Wednesday, December 10, 2008

I'll be home for Christmas

I was almost home tonight after work when I was broadsided by Christmas cheer. Maybe it was hearing "I'll be Home For Christmas" on the radio. I started running through scenes from Christmases past in my mind. There is sweetness in those memories, mixed with a little melancholy here and there. It wouldn't be me without a touch of melancholy.

I spent one Christmas in Belarus. Actually, it was Orthodox Christmas, celebrated a few days after our family had celebrated here in the USA. I had flown to Minsk to oversee a distribution of Christmas toys from donors who had contributed for the children affected by the Chernobyl nuclear accident. The strongest memory from the visit was Christmas Eve. Four of us Americans had gathered at the home of a Belarussian coworker. Together with his family we toasted the coming new year, ate from platters of heavily salted food, and talked about the troubles of the world as only good Russians can.

As it neared midnight we pulled on our coats, boots, hats and scarves and walked arm in arm to the nearby Orthodox Church. The only sound in the still, silent night was the crunching snow under our boots. People came from every direction in pairs and small groups, walking without talking. The church was warm and smelled like beeswax candles. We each took one and lit it before saying a prayer and placing the spindly candle in the sand-filled container in front of one of the decorated altars.

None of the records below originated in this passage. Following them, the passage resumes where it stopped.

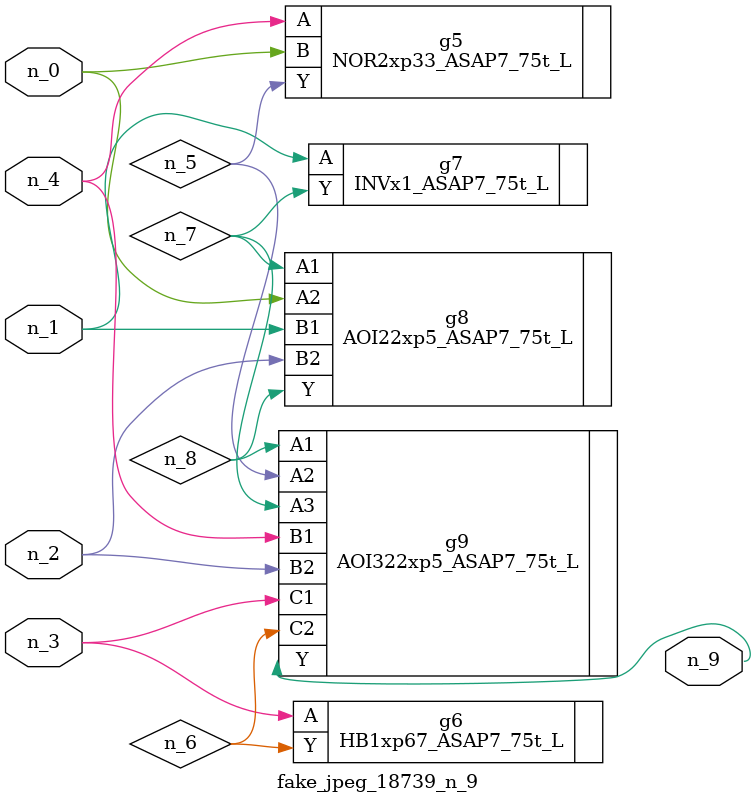
<source format=v>
module fake_jpeg_18739_n_9 (n_3, n_2, n_1, n_0, n_4, n_9);

input n_3;
input n_2;
input n_1;
input n_0;
input n_4;

output n_9;

wire n_8;
wire n_6;
wire n_5;
wire n_7;

NOR2xp33_ASAP7_75t_L g5 ( 
.A(n_4),
.B(n_0),
.Y(n_5)
);

HB1xp67_ASAP7_75t_L g6 ( 
.A(n_3),
.Y(n_6)
);

INVx1_ASAP7_75t_L g7 ( 
.A(n_1),
.Y(n_7)
);

AOI22xp5_ASAP7_75t_L g8 ( 
.A1(n_7),
.A2(n_0),
.B1(n_1),
.B2(n_2),
.Y(n_8)
);

AOI322xp5_ASAP7_75t_L g9 ( 
.A1(n_8),
.A2(n_5),
.A3(n_7),
.B1(n_4),
.B2(n_2),
.C1(n_3),
.C2(n_6),
.Y(n_9)
);


endmodule
</source>
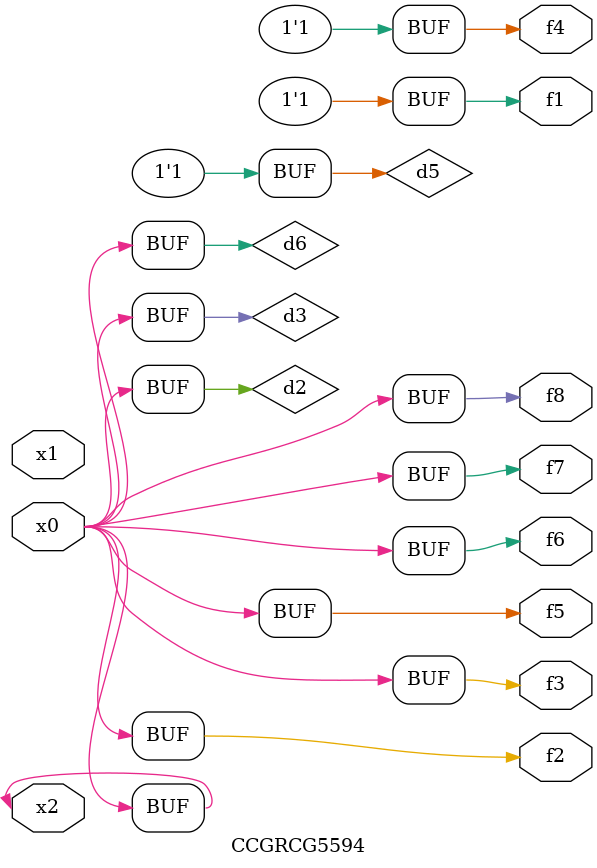
<source format=v>
module CCGRCG5594(
	input x0, x1, x2,
	output f1, f2, f3, f4, f5, f6, f7, f8
);

	wire d1, d2, d3, d4, d5, d6;

	xnor (d1, x2);
	buf (d2, x0, x2);
	and (d3, x0);
	xnor (d4, x1, x2);
	nand (d5, d1, d3);
	buf (d6, d2, d3);
	assign f1 = d5;
	assign f2 = d6;
	assign f3 = d6;
	assign f4 = d5;
	assign f5 = d6;
	assign f6 = d6;
	assign f7 = d6;
	assign f8 = d6;
endmodule

</source>
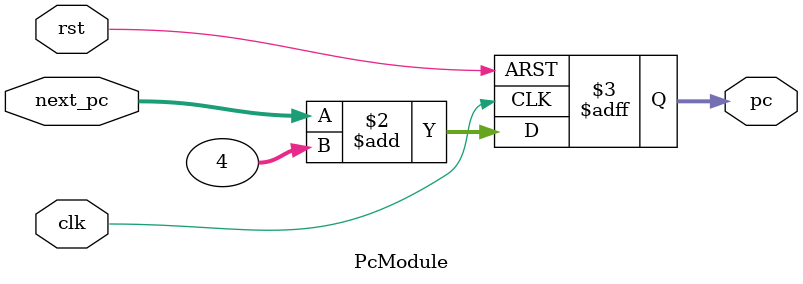
<source format=v>
module PcModule(
    input clk,
    input rst,
    input [31:0] next_pc,
    output reg [31:0] pc
);
    always @(posedge clk or posedge rst) begin
        if (rst)
            pc <= 32'b0; // Reset PC to 0
        else
           // pc <= next_pc; This part is wrong it should be increasing 4 like this: 0  4 8 12..
				pc <= next_pc + 4;
    end
endmodule
</source>
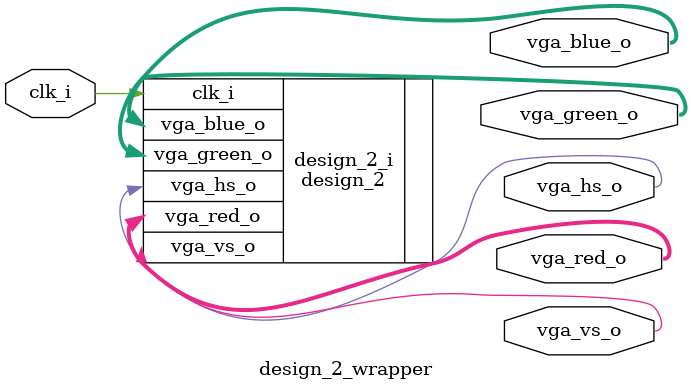
<source format=v>
`timescale 1 ps / 1 ps

module design_2_wrapper
   (clk_i,
    vga_blue_o,
    vga_green_o,
    vga_hs_o,
    vga_red_o,
    vga_vs_o);
  input clk_i;
  output [3:0]vga_blue_o;
  output [3:0]vga_green_o;
  output vga_hs_o;
  output [3:0]vga_red_o;
  output vga_vs_o;

  wire clk_i;
  wire [3:0]vga_blue_o;
  wire [3:0]vga_green_o;
  wire vga_hs_o;
  wire [3:0]vga_red_o;
  wire vga_vs_o;

  design_2 design_2_i
       (.clk_i(clk_i),
        .vga_blue_o(vga_blue_o),
        .vga_green_o(vga_green_o),
        .vga_hs_o(vga_hs_o),
        .vga_red_o(vga_red_o),
        .vga_vs_o(vga_vs_o));
endmodule

</source>
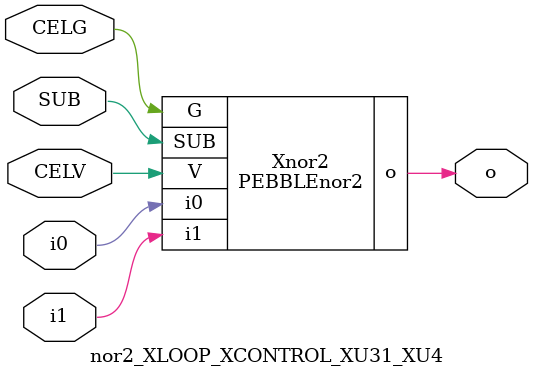
<source format=v>



module PEBBLEnor2 ( o, G, SUB, V, i0, i1 );

  input i0;
  input V;
  input i1;
  input G;
  output o;
  input SUB;
endmodule

//Celera Confidential Do Not Copy nor2_XLOOP_XCONTROL_XU31_XU4
//Celera Confidential Symbol Generator
//nor2
module nor2_XLOOP_XCONTROL_XU31_XU4 (CELV,CELG,i0,i1,o,SUB);
input CELV;
input CELG;
input i0;
input i1;
input SUB;
output o;

//Celera Confidential Do Not Copy nor2
PEBBLEnor2 Xnor2(
.V (CELV),
.i0 (i0),
.i1 (i1),
.o (o),
.SUB (SUB),
.G (CELG)
);
//,diesize,PEBBLEnor2

//Celera Confidential Do Not Copy Module End
//Celera Schematic Generator
endmodule

</source>
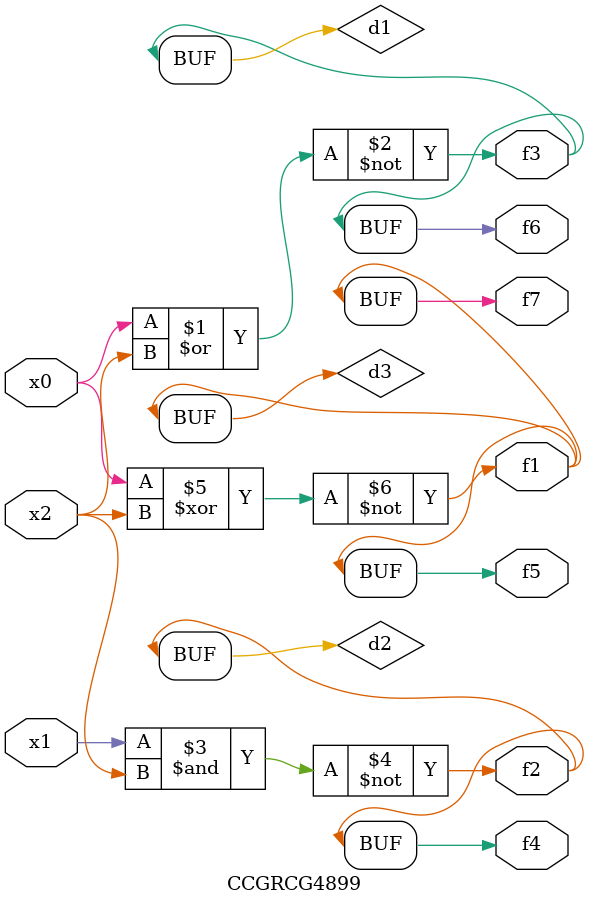
<source format=v>
module CCGRCG4899(
	input x0, x1, x2,
	output f1, f2, f3, f4, f5, f6, f7
);

	wire d1, d2, d3;

	nor (d1, x0, x2);
	nand (d2, x1, x2);
	xnor (d3, x0, x2);
	assign f1 = d3;
	assign f2 = d2;
	assign f3 = d1;
	assign f4 = d2;
	assign f5 = d3;
	assign f6 = d1;
	assign f7 = d3;
endmodule

</source>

To me the best thing about the Russian Orthodox Church is the music. Well, and the pageantry. Coming from a Nazarene heritage of simple, unadorned churches, the pageantry is fascinating. I don't remember much after covering my head, entering the church, lighting a candle and saying a prayer. I'm sure the church was filled to capacity in this country where you once risked your life to worship openly. I know it was warm and peaceful and the music was, mmm, heavenly. That's the only way I can describe it, even though it's cliche.

Maybe it was the contrast that makes that memory so clear. I had spent the preceding week visiting children in hospitals who were suffering from various types of cancer as a result of their exposure to radiation from Chernobyl. Some were lively and just starting to lose their hair. Some wore masks to keep away deadly germs, and some were still and almost lifeless, near death. Their mothers and fathers hovered and there was nothing we could say to them. Maybe it was that experience that illuminated that Christmas Eve.


Stephen said...

You've had some pretty interesting experiences, huh?

Cari said...

Yep. I forget sometimes just how crazy my life has been up to this point. Crazy in a good way mostly.